CLN2 is a rare, inherited infantile neurodegenerative lysosomal storage disorder (LSD) caused by deficiency in TPP1. Atypical cases present in adolescence with seizures, language abnormalities, and behavioral disorders. ERT has shown promise in slowing disease progression, but biomarkers are needed to monitor treatment effects. Candidate biomarkers analyzed included subunit c of mitochondrial ATP synthase (SCMAS), a lysosomal substrate that accumulates in LSDs, and lysosomal-associated membrane glycoprotein 1 (LAMP1), a biomarker of neurodegeneration in related LSDs.

Relative CSF levels of LAMP1 and SCMAS of five atypical CLN2 disease patients were assessed at multiple time points using western blot. Western blot images were analyzed using FIJI image software. Retrospective chart review was conducted and CLN2 Clinical Rating Scale Motor-Language (ML) Domain scores were abstracted. 

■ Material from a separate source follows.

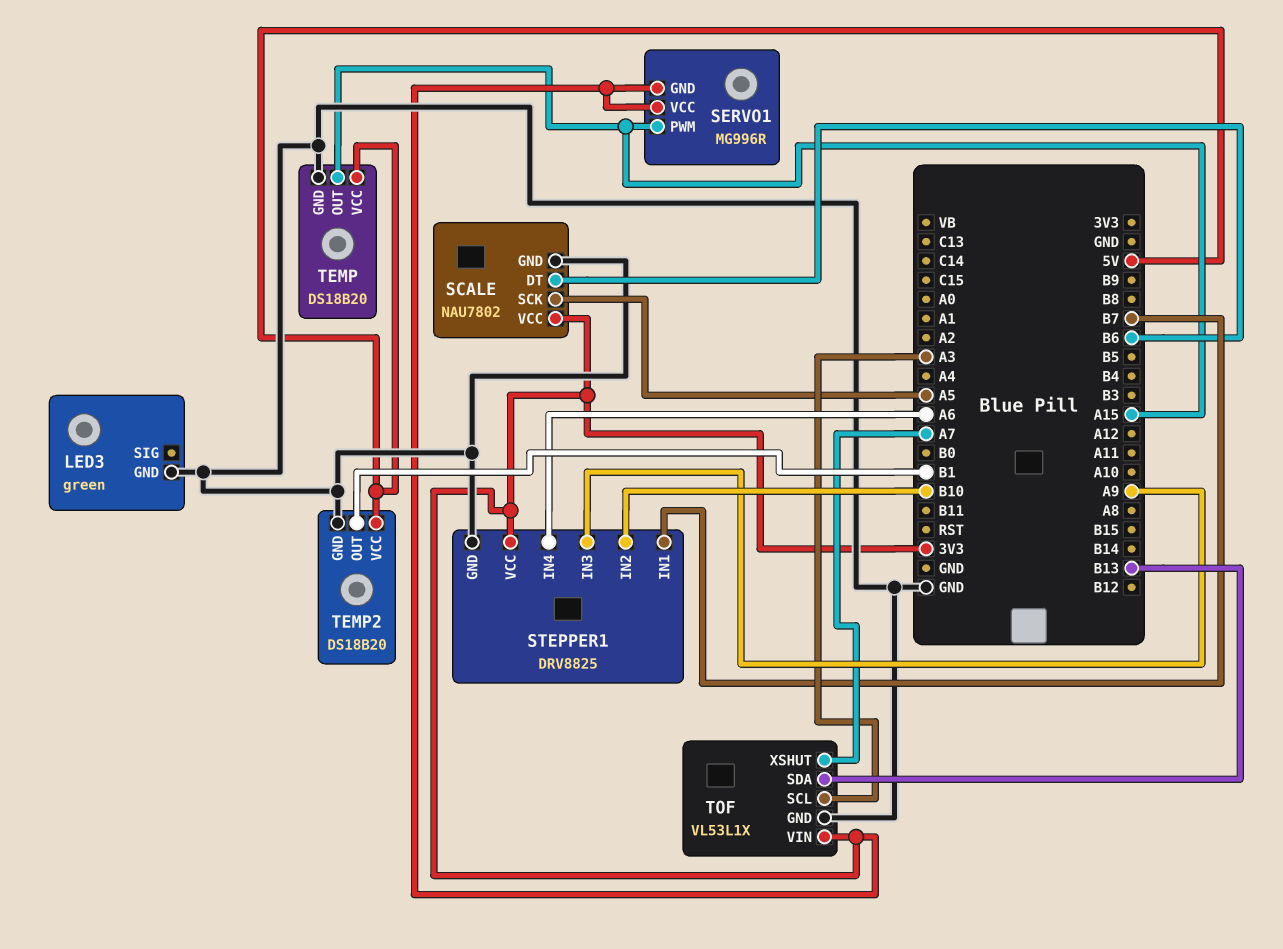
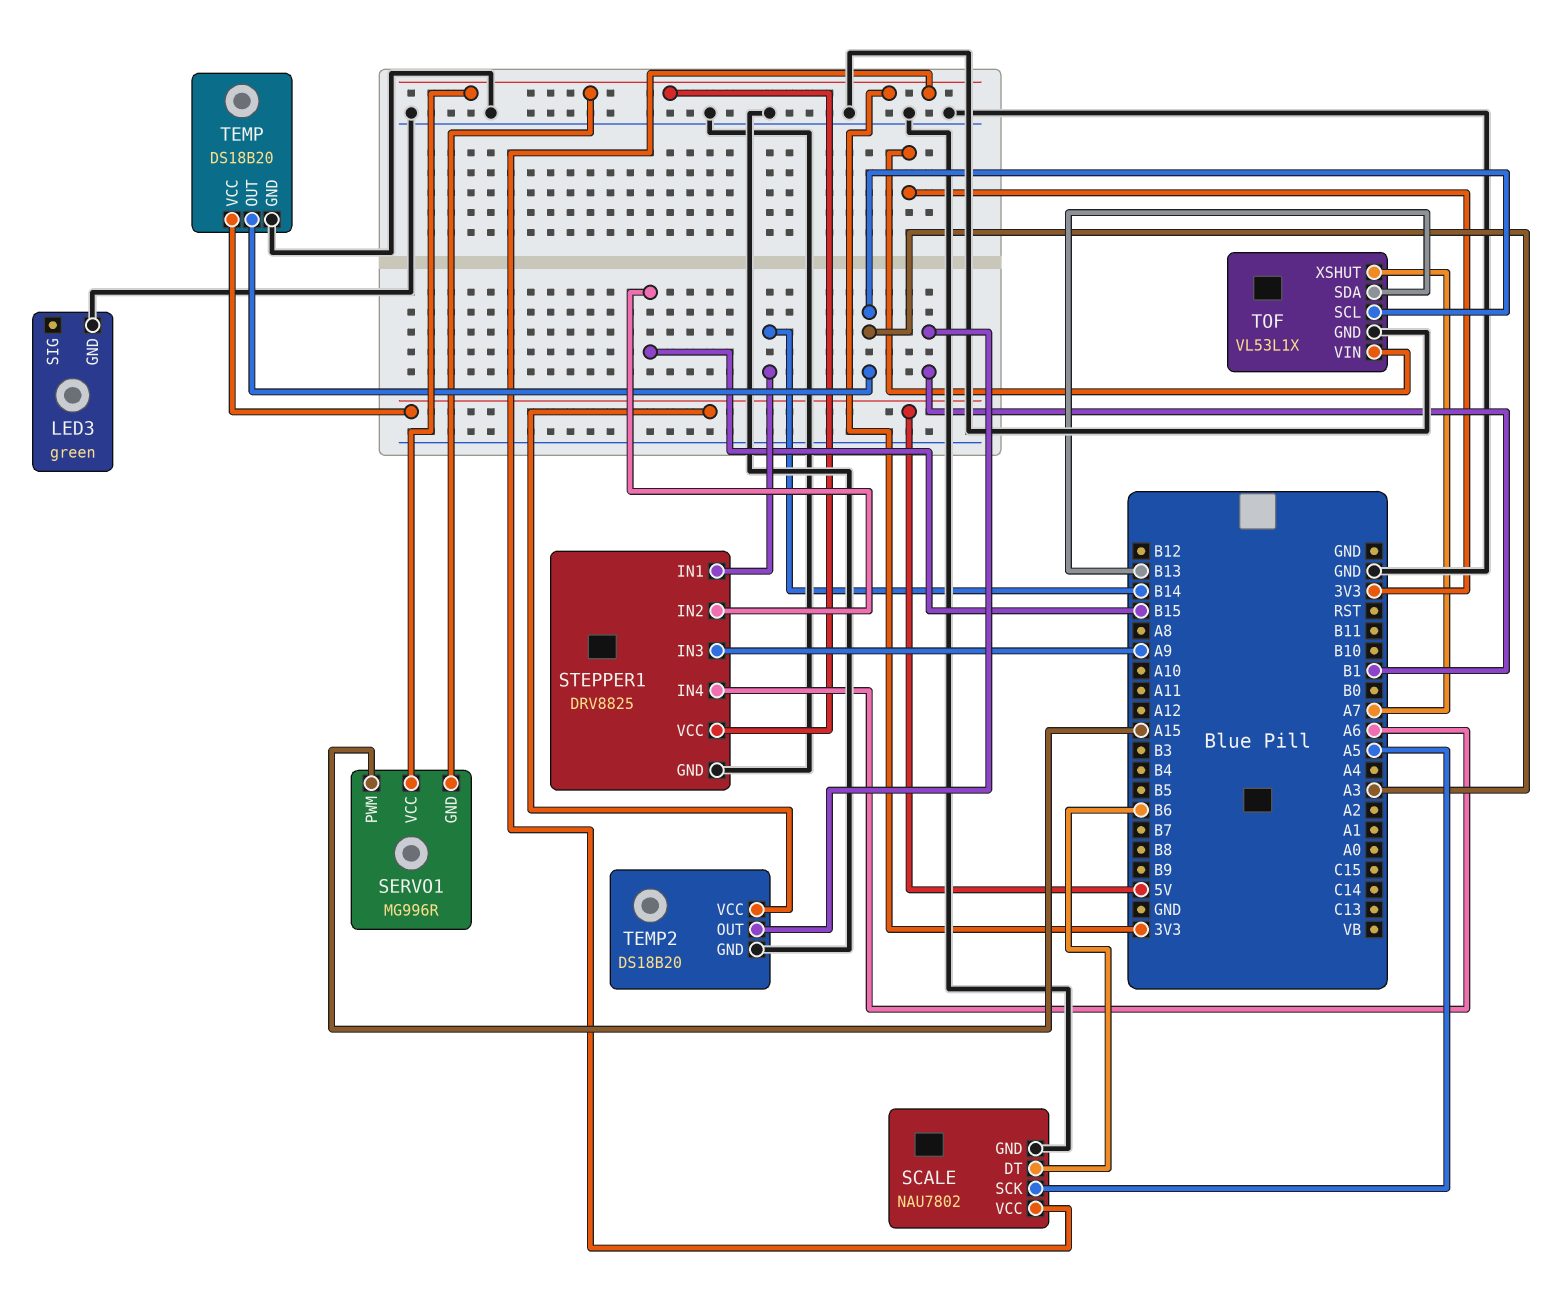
STEPPER1 pin IN1: B7 -> B14
STEPPER1 pin IN2: B10 -> B15
TEMP pin OUT: A15 -> A3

SCMAS decreased over time with ERT. LAMP1 increases within the first two years of ERT initiation (Paired T test of first two timepoints P=0.0002, mixed effects analysis P=0.0004). Earlier ERT in sibling pairs stabilized motor and language CLN2 scores and slowed disease progression. 

Atypical CLN2 ERT patients are surpassing the average life expectancy of untreated patients, creating a need to identify biomarkers. SCMAS and LAMP1 may, in combination with thorough clinical evaluation and appropriate scoring systems, be helpful biomarkers to trend disease progression. Language and motor scores expand our understanding of ERT effects on clinical disease progression, specifically within sibling pairs.